Segment Open

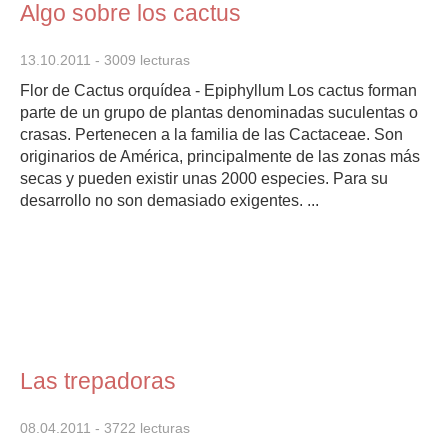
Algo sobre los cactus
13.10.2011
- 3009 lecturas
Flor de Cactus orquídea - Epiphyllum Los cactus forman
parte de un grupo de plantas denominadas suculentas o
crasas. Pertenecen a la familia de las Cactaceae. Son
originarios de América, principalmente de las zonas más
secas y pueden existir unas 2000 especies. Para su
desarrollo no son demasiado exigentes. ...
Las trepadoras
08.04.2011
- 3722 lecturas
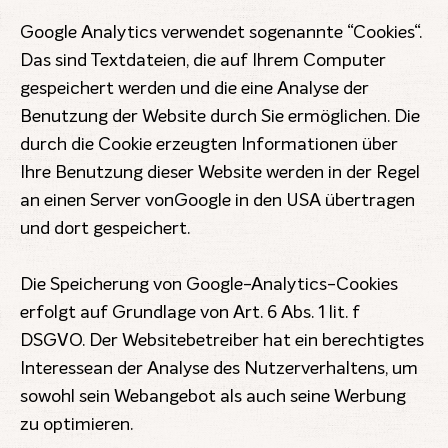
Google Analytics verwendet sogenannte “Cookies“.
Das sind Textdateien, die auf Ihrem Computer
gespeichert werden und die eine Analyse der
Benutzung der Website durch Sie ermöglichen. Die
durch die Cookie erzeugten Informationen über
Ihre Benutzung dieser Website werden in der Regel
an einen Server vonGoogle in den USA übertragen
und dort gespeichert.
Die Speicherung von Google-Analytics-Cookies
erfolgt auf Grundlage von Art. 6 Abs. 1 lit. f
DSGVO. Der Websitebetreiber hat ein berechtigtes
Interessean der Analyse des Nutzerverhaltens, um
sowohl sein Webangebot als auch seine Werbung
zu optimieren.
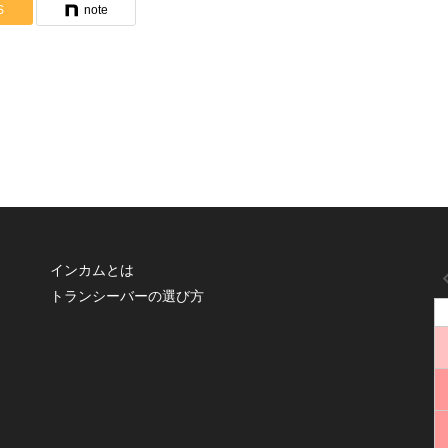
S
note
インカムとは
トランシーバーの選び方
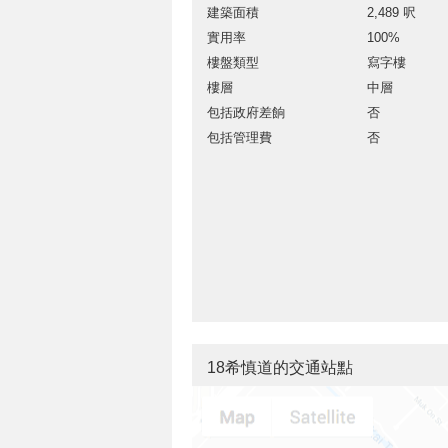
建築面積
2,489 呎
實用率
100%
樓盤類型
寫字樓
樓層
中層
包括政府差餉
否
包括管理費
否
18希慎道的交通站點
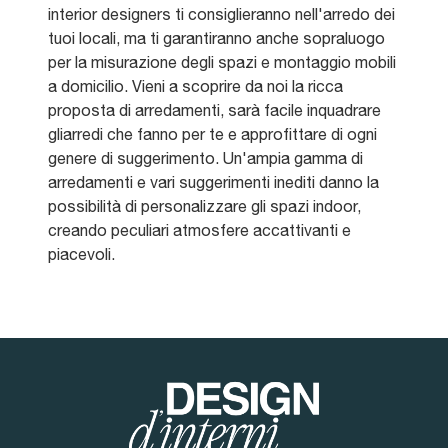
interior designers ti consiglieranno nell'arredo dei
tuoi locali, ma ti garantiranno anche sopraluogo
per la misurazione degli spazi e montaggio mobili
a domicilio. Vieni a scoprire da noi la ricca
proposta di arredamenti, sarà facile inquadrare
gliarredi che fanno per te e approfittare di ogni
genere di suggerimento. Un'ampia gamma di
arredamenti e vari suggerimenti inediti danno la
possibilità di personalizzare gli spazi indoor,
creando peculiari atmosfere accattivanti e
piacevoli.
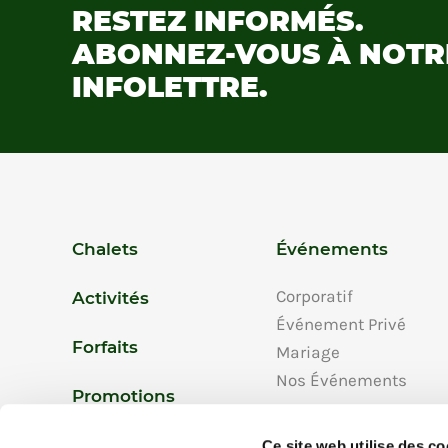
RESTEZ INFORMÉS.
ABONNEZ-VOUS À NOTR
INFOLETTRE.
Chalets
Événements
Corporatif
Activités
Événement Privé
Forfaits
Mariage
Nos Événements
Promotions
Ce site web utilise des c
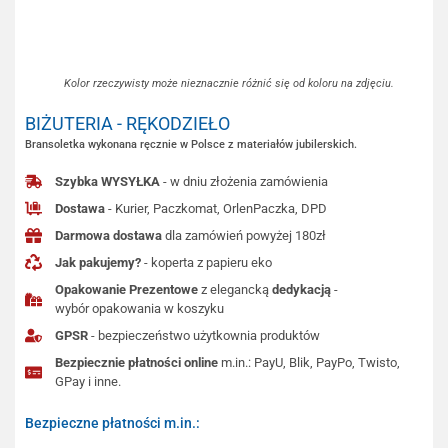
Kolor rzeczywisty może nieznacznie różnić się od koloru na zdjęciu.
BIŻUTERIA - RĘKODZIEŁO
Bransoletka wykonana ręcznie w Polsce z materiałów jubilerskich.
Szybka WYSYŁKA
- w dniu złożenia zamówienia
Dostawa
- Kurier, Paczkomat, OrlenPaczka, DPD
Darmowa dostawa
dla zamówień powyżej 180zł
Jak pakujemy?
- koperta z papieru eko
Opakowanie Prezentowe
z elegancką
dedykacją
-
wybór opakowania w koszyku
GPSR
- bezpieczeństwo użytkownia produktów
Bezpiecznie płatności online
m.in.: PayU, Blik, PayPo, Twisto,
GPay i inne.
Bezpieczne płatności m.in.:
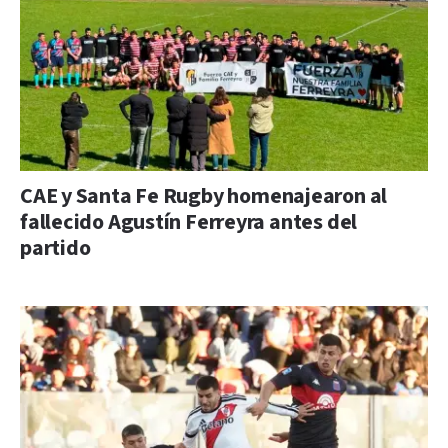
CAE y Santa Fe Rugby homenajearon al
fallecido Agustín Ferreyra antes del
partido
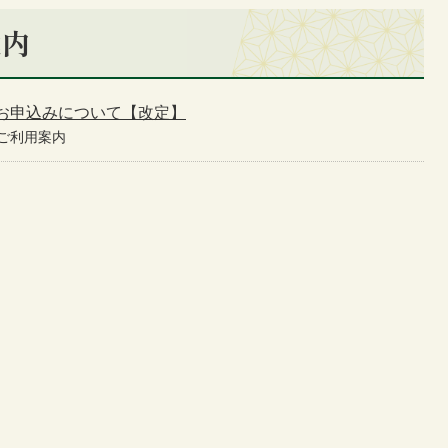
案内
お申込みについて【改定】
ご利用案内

Segment Closed
Segment Open

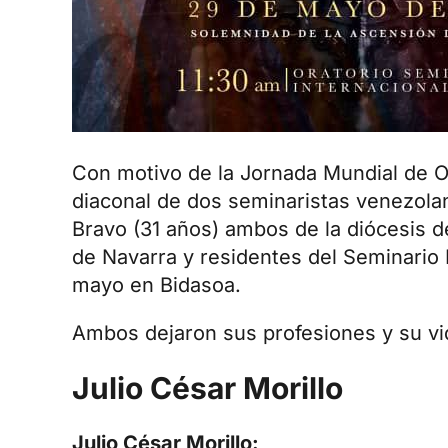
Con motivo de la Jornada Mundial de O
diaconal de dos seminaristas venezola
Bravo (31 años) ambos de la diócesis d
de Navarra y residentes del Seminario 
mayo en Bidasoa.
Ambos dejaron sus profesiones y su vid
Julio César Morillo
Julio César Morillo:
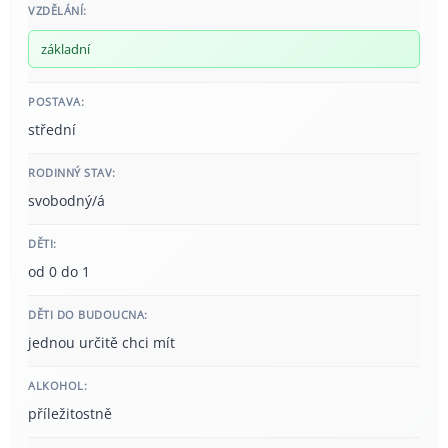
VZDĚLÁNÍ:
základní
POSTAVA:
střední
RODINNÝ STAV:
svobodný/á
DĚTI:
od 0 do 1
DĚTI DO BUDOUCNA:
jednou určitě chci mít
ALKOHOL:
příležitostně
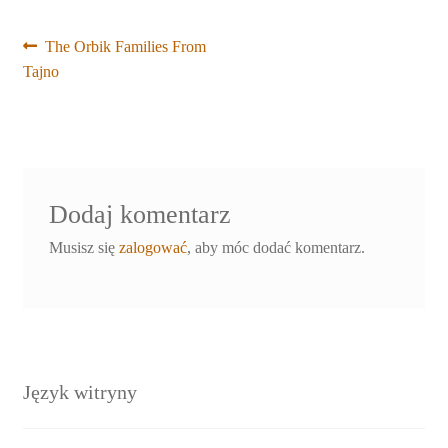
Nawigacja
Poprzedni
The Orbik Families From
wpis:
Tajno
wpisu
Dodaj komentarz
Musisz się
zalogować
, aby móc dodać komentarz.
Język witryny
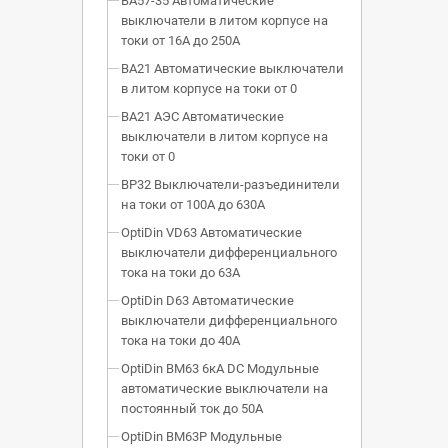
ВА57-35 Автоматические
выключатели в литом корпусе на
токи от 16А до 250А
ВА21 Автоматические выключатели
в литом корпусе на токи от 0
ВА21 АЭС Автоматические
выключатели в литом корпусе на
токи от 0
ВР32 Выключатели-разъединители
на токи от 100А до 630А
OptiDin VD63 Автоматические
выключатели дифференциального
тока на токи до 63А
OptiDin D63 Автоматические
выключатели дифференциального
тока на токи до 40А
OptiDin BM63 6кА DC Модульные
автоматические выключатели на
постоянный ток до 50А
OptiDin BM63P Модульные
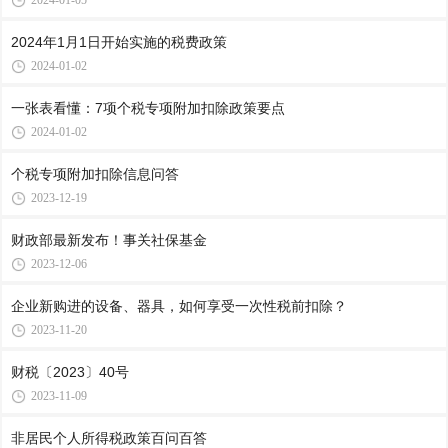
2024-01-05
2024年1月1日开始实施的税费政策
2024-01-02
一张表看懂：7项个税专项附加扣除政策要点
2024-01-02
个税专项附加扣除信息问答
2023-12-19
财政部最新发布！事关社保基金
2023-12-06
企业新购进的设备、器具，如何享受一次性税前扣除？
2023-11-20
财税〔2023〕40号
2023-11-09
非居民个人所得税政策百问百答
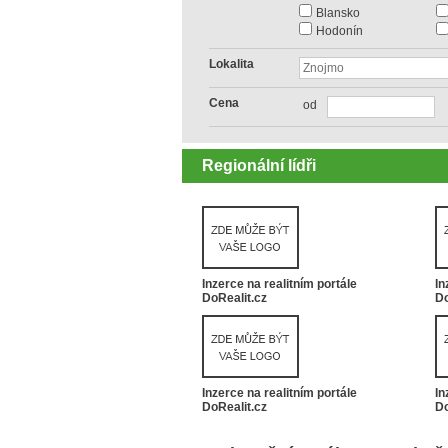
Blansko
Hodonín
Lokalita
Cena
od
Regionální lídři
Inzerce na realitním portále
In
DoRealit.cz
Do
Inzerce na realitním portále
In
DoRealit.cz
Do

Segment Closed

Task instructions: Format the text from the line containing "Algo sobre los cactus" through the line containing "secas y pueden" in the first block of items as a numbered list, omitting any blank lines.

Exercise result:
1. Algo sobre los cactus
2. 13.10.2011
3. - 3009 lecturas
4. Flor de Cactus orquídea - Epiphyllum Los cactus forman
5. parte de un grupo de plantas denominadas suculentas o
6. crasas. Pertenecen a la familia de las Cactaceae. Son
7. originarios de América, principalmente de las zonas más
8. secas y pueden existir unas 2000 especies. Para su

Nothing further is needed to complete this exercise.